The out-of-context comment made Rumsfeld seem callous about inadequate armor on the vehicles U.S. forces are taking into Iraq.
According to an NBC News transcript, here's how Katie Couric presented Rumsfeld's remarks on December 9 while interviewing retired Gen. Tommy Franks:
Couric: . . .we're going to roll what he [a soldier] had to say, and-and listen to what Secretary Rums-how Secretary Rumsfeld . . .
Gen. Franks: Right.
Couric: . . . responded. Let's listen.
Specialist Thomas Wilson: Now why do we soldiers have to dig through local landfills for pieces of scrap metal and compromised ballistic glass to up-armor our vehicles? And why don't we have those resources readily available to us? [Soldiers applauding]
Mr.

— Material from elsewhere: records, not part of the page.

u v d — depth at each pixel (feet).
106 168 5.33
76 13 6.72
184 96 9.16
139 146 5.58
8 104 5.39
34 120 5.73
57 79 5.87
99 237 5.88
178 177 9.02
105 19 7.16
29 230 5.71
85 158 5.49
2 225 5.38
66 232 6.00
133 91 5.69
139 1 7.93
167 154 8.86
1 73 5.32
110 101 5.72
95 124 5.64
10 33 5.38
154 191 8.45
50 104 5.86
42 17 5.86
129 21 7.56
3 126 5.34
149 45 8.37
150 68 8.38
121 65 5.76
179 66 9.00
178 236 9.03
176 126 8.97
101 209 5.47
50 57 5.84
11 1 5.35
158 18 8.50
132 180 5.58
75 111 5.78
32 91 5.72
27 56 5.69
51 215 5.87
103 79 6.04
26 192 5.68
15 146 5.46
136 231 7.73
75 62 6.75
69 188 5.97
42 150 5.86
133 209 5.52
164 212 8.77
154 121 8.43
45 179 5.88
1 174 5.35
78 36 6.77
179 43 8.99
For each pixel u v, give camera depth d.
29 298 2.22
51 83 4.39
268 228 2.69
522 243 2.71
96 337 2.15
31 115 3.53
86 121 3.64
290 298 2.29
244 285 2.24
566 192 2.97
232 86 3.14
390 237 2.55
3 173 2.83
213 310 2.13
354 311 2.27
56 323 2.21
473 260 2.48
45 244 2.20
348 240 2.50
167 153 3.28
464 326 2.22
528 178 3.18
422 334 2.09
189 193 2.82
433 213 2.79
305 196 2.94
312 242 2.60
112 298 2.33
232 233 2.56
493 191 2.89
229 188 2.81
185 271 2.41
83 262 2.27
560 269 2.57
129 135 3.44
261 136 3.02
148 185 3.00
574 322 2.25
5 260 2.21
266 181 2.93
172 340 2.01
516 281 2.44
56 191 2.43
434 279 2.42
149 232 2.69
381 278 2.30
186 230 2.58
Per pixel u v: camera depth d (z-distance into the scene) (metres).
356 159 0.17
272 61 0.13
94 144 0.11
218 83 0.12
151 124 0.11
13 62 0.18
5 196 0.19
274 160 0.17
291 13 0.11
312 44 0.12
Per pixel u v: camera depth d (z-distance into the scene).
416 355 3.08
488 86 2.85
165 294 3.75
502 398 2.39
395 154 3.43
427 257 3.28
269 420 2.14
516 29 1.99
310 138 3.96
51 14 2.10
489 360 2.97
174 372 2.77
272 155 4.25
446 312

Donald Rumsfeld (Secretary of Defense): As you know, you go to war with the army you have, not the army you might want or wish to have at a later time.
Similarly, in a front page December 9 story, The Washington Post jumped directly from the soldier's saying, "We do not have proper . . . vehicles to carry with us north," to Rumsfeld's responding with the remark quoted above by NBC. But a Pentagon transcript puts Rumsfeld's statement in a different context. When the soldier completed his question with, "We do not have proper armament vehicles to carry with us north," Rumsfeld said:
- "I talked to the General coming out here about the pace at which the vehicles are being armored. They have been brought from all over the world, wherever they're not needed, to a place where they are needed. I'm told that they are being-the Army is-I think it's something like 400 a month are being done. And it's essentially a matter of physics. It isn't a matter of money. It isn't a matter on the part of the Army of desire. It's a matter of production capability of doing it. As you know, you go to war with the Army you have. They're not the Army you might want or wish to have at a later time. . . ."
There were more than 90 well-considered words in Rumsfeld's response before he got to the little snippet presented by Couric and the Post.